Question 2: Who do they compete with?
Winpak's main competitors include, Interlope Polymer, Cascades and other materials companies that produce packaging related products.
Question 3: Who buys their product?
Pretty much any good produced needs some form of packaging for display or transportation purposes. A company like Winpak would a go-to company for them.
Question 4: Will they buy their product over and over again?
If your anticipating selling a lot of your products, you are likely going to need a lot of packaging so you will probably will be going back frequently to a company like Winpak.
Question 5: Does the company make any money?
A quick back of the envelope calculation shows Winpak generated a Return on Invested Capital of 18 percent versus a Cost of Capital of roughly 8 percent so the company is creating solid Economic Profit. Revenues are growing very modestly. It's not a uber growth story. Slow and steady.

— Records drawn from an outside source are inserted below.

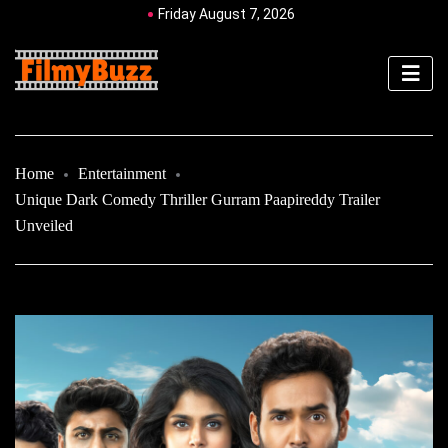
Friday August 7, 2026
Home
Entertainment
Unique Dark Comedy Thriller Gurram Paapireddy Trailer
Unveiled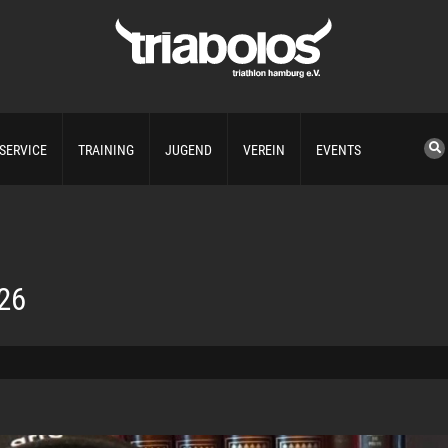
SERVICE
TRAINING
JUGEND
VEREIN
EVENTS
26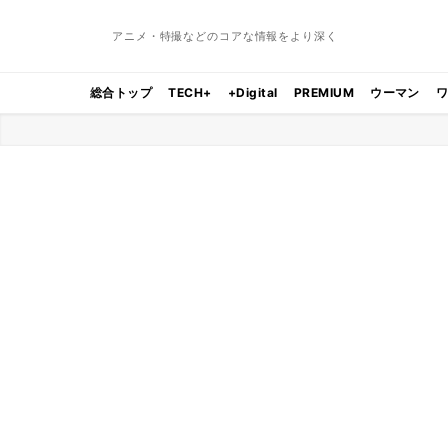
アニメ・特撮などのコアな情報をより深く
総合トップ
TECH+
+Digital
PREMIUM
ウーマン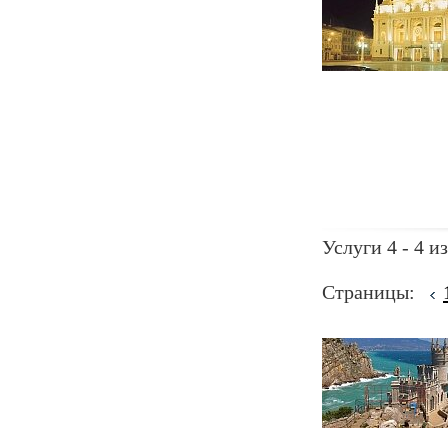
Услуги 4 - 4 из
Страницы: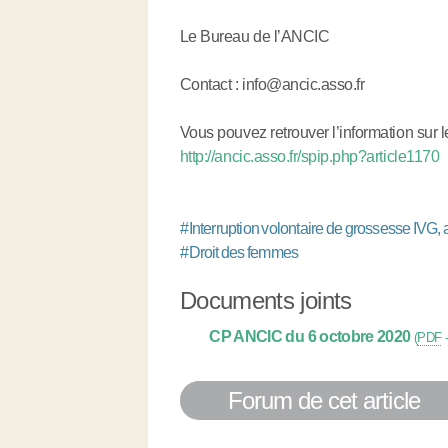
Le Bureau de l’ANCIC
Contact : info@ancic.asso.fr
Vous pouvez retrouver l’information sur l
http://ancic.asso.fr/spip.php?article1170
#
Interruption volontaire de grossesse IVG,
#
Droit des femmes
Documents joints
CP ANCIC du 6 octobre 2020
(
PDF
Forum de cet article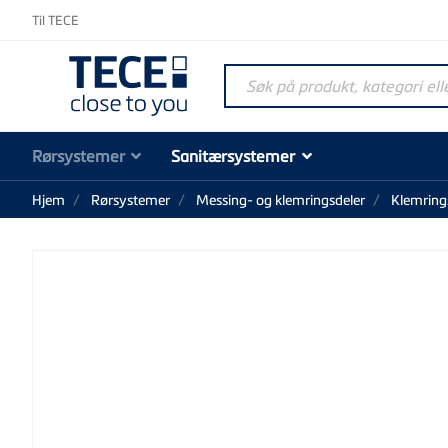
Til TECE
Søk på produkt, kategori elle
Rørsystemer
Sanitærsystemer
Hjem
Rørsystemer
Messing- og klemringsdeler
Klemring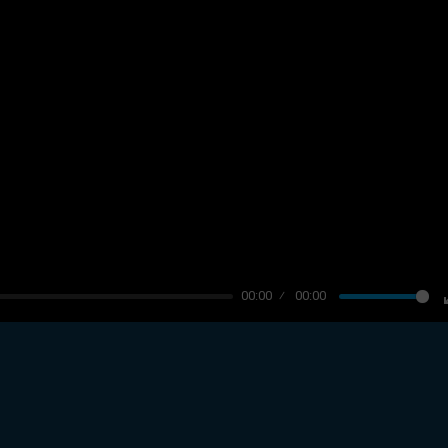
00:00
00:00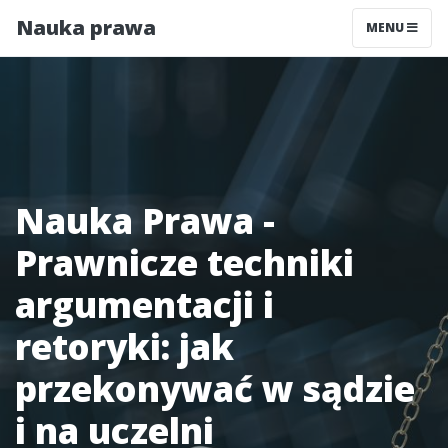
Nauka prawa
MENU
Nauka Prawa -
Prawnicze techniki
argumentacji i
retoryki: jak
przekonywać w sądzie
i na uczelni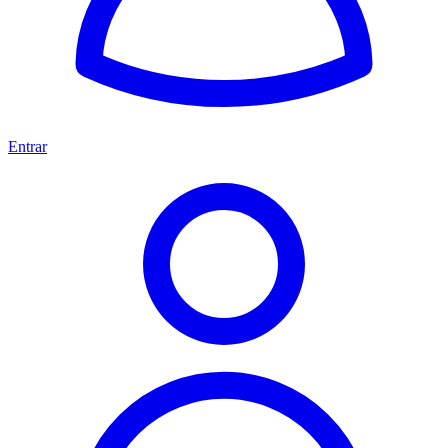
Entrar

Question 6: What does it own and who do they owe money to?
A quick dive into Winpak's balance sheet shows they have a very strong liquidity level with more than 5 times current assets to current liabilities. They have over $200 million of cash in the bank. The company has no debt. They have very minimal intangible assets. Their balance sheet is rock solid.
Question 7: What risks does the business face?
The company is a bit of an economic bellwether as if the economy is solid than businesses will be selling a lot of goods and will require more packaging materials. If the economy is slow then demand for packaging will likely moderate. Despite the cyclical risks the company historically has managed to consistently generate positive Economic Profit in good times and bad times.
Question 8: Is the stock cheap?
On a relative basis the stock appears to be on the pricey side. Currently Winpak trades at a multiple of 22 which is high compared to other similar businesses like Intertape Polymer (14 times) and Tembec (11 times).
What perked me up about Winpak was that the stock was down over 10 percent on what seemed like OK earnings. The only thing that was worrisome was the company was projecting Gross Margins to fall because of increased resin costs because their main supplier was in the area of the US where the recent hurricanes did some pretty bad damage. These seemed to be short term issues that could resolved as conditions normalize.
Winpak is to me pretty close to what I would classify as the perfect stock. It sells a core product that constantly in demand. It consistently creates wealth for its shareholders. Their financial position is bullet proof. It's not a sexy, glitzy company. It's a very boring company. They're not going to post hyper growth numbers. It's a grinding type of business. It's the kind of stock you just buy and put away. So when the stock dropped 10 percent this past month, I thought it was a good opportunity to start slowly building a position.